Where the records below have a line with "equal", that line is to be copied.
DATA SHOWN Start Marker
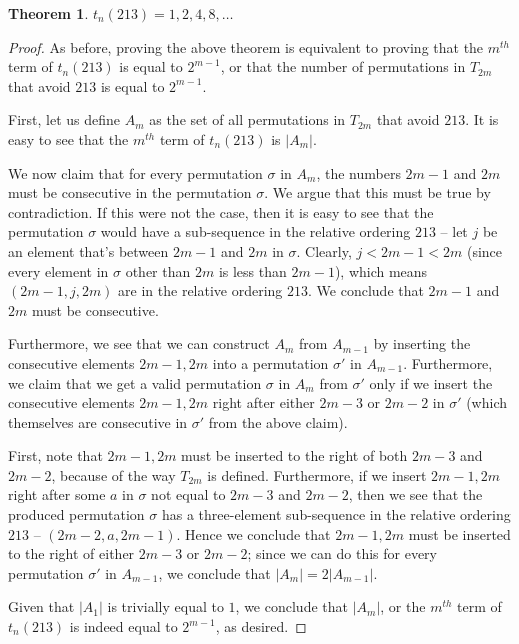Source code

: \documentclass[11pt,letterpaper,twoside,english]{article}
\theoremstyle{theorem}
\newtheorem{theorem}{Theorem}
\theoremstyle{remark}
\begin{document}
\begin{theorem}
$t_n(213) = 1, 2, 4, 8, \ldots$
\end{theorem}

\begin{proof}
As before, proving the above theorem is equivalent to proving that the $m^{th}$ term of $t_n(213)$ is equal to $2^{m-1}$, or that the number of permutations in $T_{2m}$ that avoid $213$ is equal to $2^{m-1}$.

First, let us define $A_m$ as the set of all permutations in $T_{2m}$ that avoid $213$. It is easy to see that the $m^{th}$ term of $t_n(213)$ is $|A_m|$.

We now claim that for every permutation $\sigma$ in $A_m$, the numbers $2m-1$ and $2m$ must be consecutive in the permutation $\sigma$. We argue that this must be true by contradiction. If this were not the case, then it is easy to see that the permutation $\sigma$ would have a sub-sequence in the relative ordering $213$ -- let $j$ be an element that's between $2m-1$ and $2m$ in $\sigma$. Clearly, $j < 2m -1 < 2m$ (since every element in $\sigma$ other than $2m$ is less than $2m-1$), which means $(2m - 1, j, 2m)$ are in the relative ordering $213$. We conclude that $2m-1$ and $2m$ must be consecutive.

Furthermore, we see that we can construct $A_m$ from $A_{m-1}$ by inserting the consecutive elements $2m-1, 2m$ into a permutation $\sigma'$ in $A_{m-1}$. Furthermore, we claim that we get a valid permutation $\sigma$ in $A_m$ from $\sigma'$ only if we insert the consecutive elements $2m-1, 2m$ right after either $2m-3$ or $2m-2$ in $\sigma'$ (which themselves are consecutive in $\sigma'$ from the above claim).

First, note that $2m-1, 2m$ must be inserted to the right of both $2m-3$ and $2m-2$, because of the way $T_{2m}$ is defined. Furthermore, if we insert $2m-1, 2m$ right after some $a$ in $\sigma$ not equal to $2m-3$ and $2m-2$, then we see that the produced permutation $\sigma$ has a three-element sub-sequence in the relative ordering $213$ -- $(2m-2, a, 2m-1)$. Hence we conclude that $2m-1, 2m$ must be inserted to the right of either $2m-3$ or $2m-2$; since we can do this for every permutation $\sigma'$ in $A_{m-1}$, we conclude that $|A_m| = 2|A_{m-1}|$.

Given that $|A_1|$ is trivially equal to $1$, we conclude that $|A_m|$, or the $m^{th}$ term of $t_n(213)$ is indeed equal to $2^{m-1}$, as desired.
\end{proof}
\end{document}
DATA SHOWN End Marker
- **REPLY**
As before, proving the above theorem is equivalent to proving that the $m^{th}$ term of $t_n(213)$ is equal to $2^{m-1}$, or that the number of permutations in $T_{2m}$ that avoid $213$ is equal to $2^{m-1}$.
First, note that $2m-1, 2m$ must be inserted to the right of both $2m-3$ and $2m-2$, because of the way $T_{2m}$ is defined. Furthermore, if we insert $2m-1, 2m$ right after some $a$ in $\sigma$ not equal to $2m-3$ and $2m-2$, then we see that the produced permutation $\sigma$ has a three-element sub-sequence in the relative ordering $213$ -- $(2m-2, a, 2m-1)$. Hence we conclude that $2m-1, 2m$ must be inserted to the right of either $2m-3$ or $2m-2$; since we can do this for every permutation $\sigma'$ in $A_{m-1}$, we conclude that $|A_m| = 2|A_{m-1}|$.
Given that $|A_1|$ is trivially equal to $1$, we conclude that $|A_m|$, or the $m^{th}$ term of $t_n(213)$ is indeed equal to $2^{m-1}$, as desired.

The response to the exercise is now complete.